No more news on Facebook or Instagram for Canadians says Meta

  • Canada has passed the Online News Act, requiring platform operators like Meta to reimburse newsrooms for using their content on their platforms.
  • Meta, chose to pull news content from the Canadian market rather than share its revenue with publishers.
  • Facebook and Instagram users in Canada will no longer be able to view or share news content on those platforms as of this week.

With Canada signing a new law into place, Canadians will need to head directly to news websites rather than Meta websites to keep up with the latest headlines.

This is because Canada recently passed the Online News Act into law. This law looks to have platform operators reimburse newsrooms for running content on their platforms. The logic here is that news outlets bring a large amount of traffic to the likes of Facebook but don’t get a share of the advertising Meta derives from those ads.

Meta, alongside Google, are advertising behemoths. Both firms rely heavily on advertising to make their money and as such, have for years priced smaller advertising platforms out of the market because they simply can’t compete. Meta relies so much on advertising that a drop in demand saw its revenue decline one percent in 2022.

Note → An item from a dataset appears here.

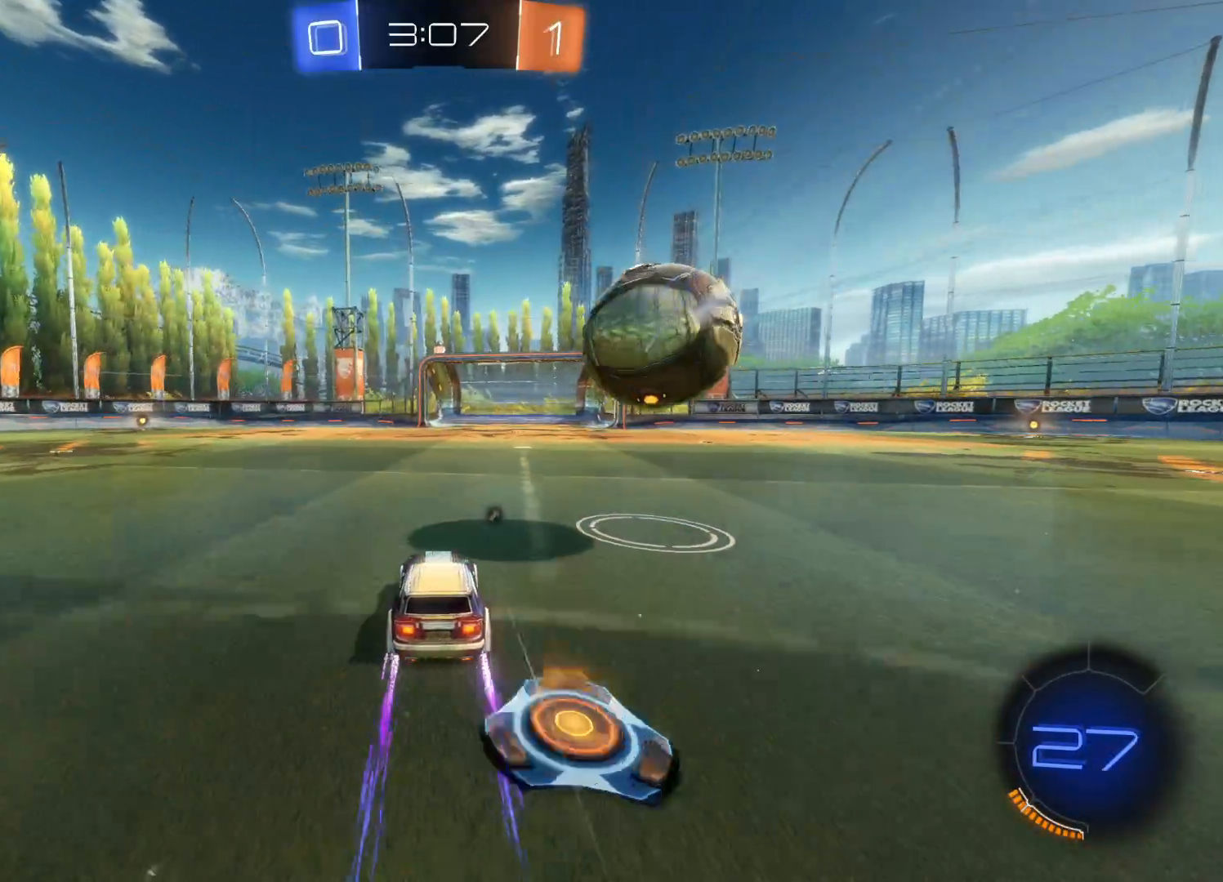
{"buttons": ["CROSS"], "left_stick": "down", "right_stick": "center", "events": [[83, "left_stick", "center"], [450, "left_stick", "down"], [466, "R2", "up"], [500, "CROSS", "down"]]}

Sharing that revenue with publishers then, isn’t and never was an option for Meta. So, rather than make concessions, Meta has seemingly determined that pulling news from the Canadian market will cost it less than sharing its revenue.

“In order to comply with the Online News Act, we have begun the process of ending news availability in Canada. These changes start today, and will be implemented for all people accessing Facebook and Instagram in Canada over the course of the next few weeks,” said Meta.

The firm once again tried to frame this as lawmakers and publishers being unreasonable in asking for compensation for the traffic they bring to the likes of Facebook.

“We have been transparent and have made it clear to the Canadian government that the legislation misrepresents the value news outlets receive when choosing to use our platforms. The legislation is based on the incorrect premise that Meta benefits unfairly from news content shared on our platforms, when the reverse is true. News outlets voluntarily share content on Facebook and Instagram to expand their audiences and help their bottom line. In contrast, we know the people using our platforms don’t come to us for news,” the social media firm said.

As of Monday, Facebook and Instagram users in Canada won’t be able to view or share content – include articles and audio visual content – on those platforms. Worse still, news content posted by publishers outside of Canada on those platforms won’t have that content seen by users in the Great White North.

We are incredibly curious to see how this move affects Meta in Canada. While folks may not go to Facebook and Instagram for news, we suspect that citizens won’t be pleased when they discover that they can’t share articles on the platform anymore.

This direction doesn’t seem to be changing and with both government and Meta at loggerheads, citizens are going to have to go elsewhere to get their news. We’d have said that was Twitter a few months back but given the state of that platform, perhaps just head directly to news websites.

Australia tried to implement a similar law in 2021 but it eventually changed the legislation after Meta showcased what life without access to news on its platform would be like.